ПРЕДЛОЖЕННЫЙ ТЕКСТ:
=-=-=-=-=
О первой встрече Тагора и Джорджа Бернарда Шоу рассказал в своих мемуарах Ротенстайн. "Они встретились в мое отсутствие, когда чета Шоу явилась на обед. Моя жена передала потом слова Шоу: "Тоже мне Синяя Борода! Хотел бы я знать, сколько у него жен!" Но примерно через двадцать лет на приеме в честь Тагора они встретились вновь, на этот раз оба седовласые и седобородые, сидели и долго беседовали, как подобает двум благородным старцам".

Ротенстайн предложил Индийскому обществу напечатать для его членов сборник стихотворений Тагора, к которому Йитс согласился написать предисловие. Таким образом, книга стихов "Гитанджали" впервые вышла ограниченным тиражом в 750 экземпляров. Впоследствии Ротенстайн убедил Джорджа Макмиллана напечатать массовое издание. Это было еще до присуждения Нобелевской премии, когда требовались уговоры, чтобы заставить издателей пойти на риск опубликования произведений неизвестного индийца. Многие критики как в Англии, так и в Индии с трудом верили, что Тагор, который ничего раньше не публиковал на английском, мог так хорошо владеть этим языком. Успех "Гитанджали" они относили целиком за счет Йитса, который якобы коренным образом пересмотрел и переписал все стихотворения. Это мнение бытует и по наши дни, поэтому имеет смысл вспомнить слова Ротенстайна: ведь он читал оригинал рукописи, прежде чем послать ее Йитсу, и окончательный текст, полученный от Йитса, тоже прошел через его руки и поныне должен храниться в семье художника. "Я знаю, — писал Ротенстайн, — что в Индии говорили, будто успех "Гитанджали" в большой степени зависел от Йитса, который будто бы переписал переводы Тагора. Можно легко доказать, что это неправда. Оригинальная рукопись "Гитанджали" на английском и бенгальском находится у меня. Йитс предложил изменения в нескольких местах, но основной текст был напечатан так, как он вышел из-под пера Тагора".
=-=-=-=-=
ИСХОДНЫЕ ДАННЫЕ:
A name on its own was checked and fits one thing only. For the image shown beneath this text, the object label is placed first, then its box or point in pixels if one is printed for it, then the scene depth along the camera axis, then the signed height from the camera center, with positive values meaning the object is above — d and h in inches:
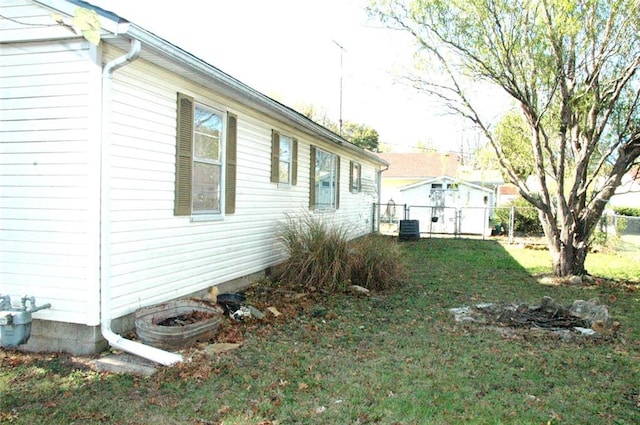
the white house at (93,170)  170.7 +13.9
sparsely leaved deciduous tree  309.4 +98.5
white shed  821.2 +16.4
=-=-=-=-=
ЧТО СДЕЛАТЬ:
Продолжите текст о Тагоре и выходе «Гитанджали» на английском, начав сразу после его последнего предложения.

ПИСЬМЕННЫЙ ОТВЕТ:
В октябре 1912 года в сопровождении сына и невестки Рабиндранат отплыл в Соединенные Штаты. Ротхиндронат ранее закончил университет штата Иллинойс и теперь уговорил отца провести несколько месяцев в тиши в городе Урбане, надеясь воспользоваться этой возможностью, чтобы завершить свою диссертацию. Неподалеку от колледжа они сняли дом, где семья разместилась на зиму. Там Тагор впервые начал писать серьезную прозу по-английски, это были лекции, прочитанные впоследствии в Гарвардском университете и опубликованные под названием "Шадхона" ("Понимание жизни").

В этих лекциях он по-своему интерпретирует "древний дух Индии", так, как он представлен в учениях и жизнеописаниях ее мудрецов. Он указывал, что "Запад гордится тем, что подчиняет себе природу, словно мы живем во враждебном мире, где нам в борьбе приходится добывать себе все необходимое, побеждая враждебный нам порядок вещей… Индия же стремится утвердить гармонию, существующую между человеком и вселенной".

Мысли эти глубоки и прекрасны, но можно только удивляться, что заставило его предпочесть философию и забыть о поэзии. Во всяком случае, с той поры он приобрел привычку обращаться к аудитории как к собранию учеников, которым он горстями разбрасывал самоцветы древней мудрости.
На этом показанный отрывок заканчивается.